The timing couldn’t possibly have been worse for the government to release new guidelines on when women should have mammograms to detect breast cancer early enough to save their lives — right in the middle of the nation’s health care debate over the role of government in health care decisions.
The guidelines, if you haven’t heard, recommend women not have mammograms until age 50, instead of age 40, as most groups who research the issue suggest.
“There is no doubt that mammography screening in women in their 40s saves lives. To recommend that women abandon that is absolutely horrifying to me,” Dr. David Dershaw, director of breast imaging at Memorial Sloan-Kettering Cancer Center said.
So why did they? Dr. Otis Brawley of the American Cancer Society suggests cost is behind this:
The USPSTF says that screening 1,339 women in their 50s to save one life makes screening worthwhile in that age group. Yet USPSTF also says screening 1,904 women ages 40 to 49 in order to save one life is not worthwhile. The American Cancer Society feels that in both cases, the lifesaving benefits of screening outweigh any potential harms. Surveys of women show that they are aware of these limitations, and also place high value on detecting breast cancer early.
“With its new recommendations, the USPSTF is essentially telling women that mammography at age 40 to 49 saves lives; just not enough of them.

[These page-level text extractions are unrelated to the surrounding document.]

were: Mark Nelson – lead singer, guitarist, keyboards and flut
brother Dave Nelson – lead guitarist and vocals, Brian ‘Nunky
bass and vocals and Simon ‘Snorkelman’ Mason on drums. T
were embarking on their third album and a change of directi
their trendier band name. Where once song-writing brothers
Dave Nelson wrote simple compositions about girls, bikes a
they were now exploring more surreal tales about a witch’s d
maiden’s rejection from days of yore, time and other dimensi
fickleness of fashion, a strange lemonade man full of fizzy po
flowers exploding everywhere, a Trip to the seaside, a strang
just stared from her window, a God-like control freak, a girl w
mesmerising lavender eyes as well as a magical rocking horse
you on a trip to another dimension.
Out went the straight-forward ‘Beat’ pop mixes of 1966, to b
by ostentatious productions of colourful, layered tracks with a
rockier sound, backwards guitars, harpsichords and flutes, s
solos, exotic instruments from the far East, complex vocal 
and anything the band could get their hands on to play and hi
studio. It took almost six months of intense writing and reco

And what Brawley didn’t say, Dr. Sanjay Gupta did. Gupta, who was Barack Obama’s initial choice for surgeon general before he decided to stay at CNN, speculated today that once the government recommends guidelines for medical care, private insurance companies will be quick to stop covering anything else.
Not death panels, mamography panels. It’s worth pointing out, perhaps, that the government’s guidelines now match Canada.
But Susan Pisano, spokeswoman for American Health Insurance Plans, appears to dismiss the concerns:
“Most of our member companies look at [the task force’s guidelines] as the standard. But if you are in your 40s and have a discussion about risk and benefits and your doctor gives you a referral slip, then that generally is going to be covered.”
Still, the story does highlight the extent to which cost factors into health care decisions, even after the possibility a life being saved is recognized.